The companies agreed to sell their paid products at steep discounts and meet the government’s security requirements, GSA has said.
“It’s not about currying favor,” Gruenbaum said when asked whether tech executives are giving the government discounts to get President Donald Trump‘s approval.
“It’s about that recognition of how do we all lock in arms and make this country the best country it could possibly be.”
Federal agencies will be able to deploy the tool to speed up contract review or more quickly solve information technology hiccups, among other tasks, he said.
Meanwhile, Alphabet’s Google will seek to avoid a forced sale of part of its online advertising business in its latest face-off with U.S. antitrust enforcers at a trial starting on Monday in Alexandria, Virginia.
The trial is the government’s next best shot at curbing what a judge has ruled is Google’s monopoly power, after losing a separate bid to make Google sell its Chrome browser earlier this month. Online publishers and rival ad tech developers, some of whom have separately sued Google for damages, will be watching the case closely.

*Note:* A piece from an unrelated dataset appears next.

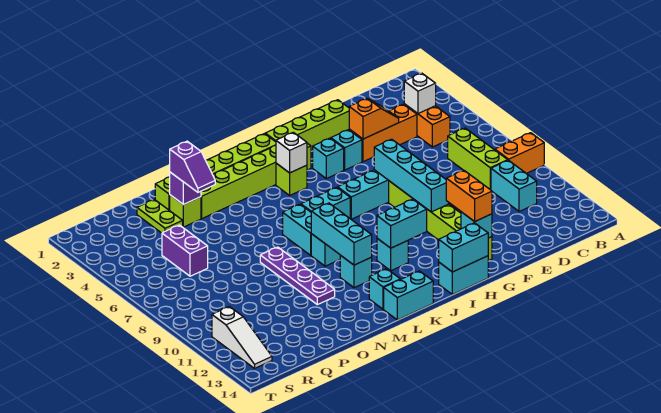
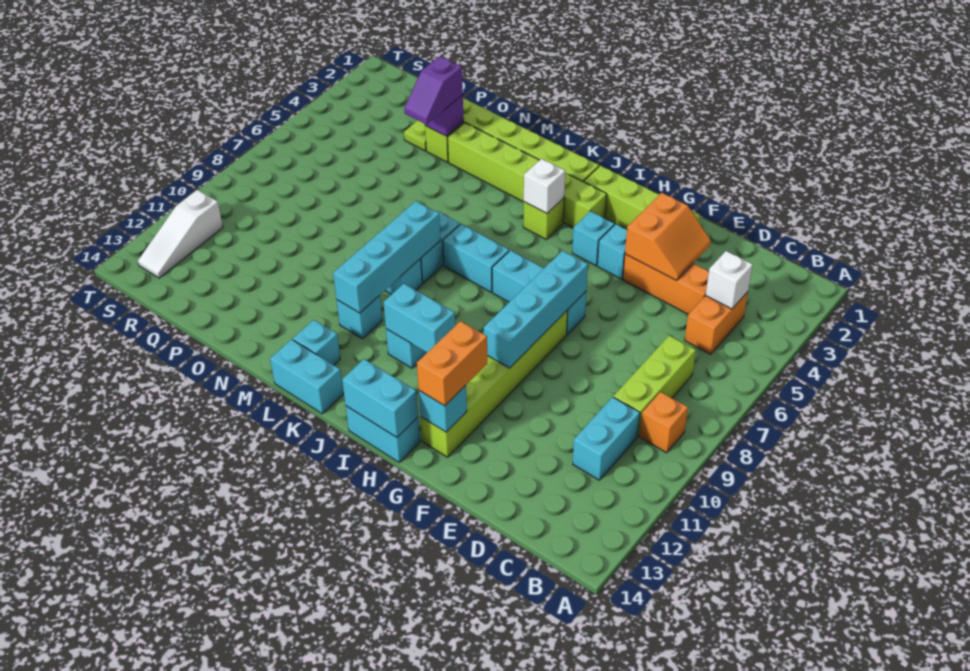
orange 1x2 brick [495,133,544,173] -> orange 1x1 brick [640,392,688,453]
orange 1x2 slope [349,98,399,139] -> orange 2x2 slope [625,193,711,281]
cyan 1x3 brick [311,203,372,265] -> cyan 1x4 brick [333,201,441,313]
purple 1x4 plate [260,247,335,305] -> none
purple 1x2 brick [162,225,208,276] -> none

The U.S. Department of Justice and a coalition of states are seeking to make Google sell its ad exchange, AdX, where online publishers pay Google a 20% fee to sell ads in auctions that happen instantly when users load websites. The government also seeks to require Google to make the mechanism that decides the winner of those auctions open source.
U.S. District Judge Leonie Brinkema, who will preside over the trial, ruled in April that Google holds unlawful monopolies in web advertising technology. After this week’s trial, she will decide what remedies to impose on the company.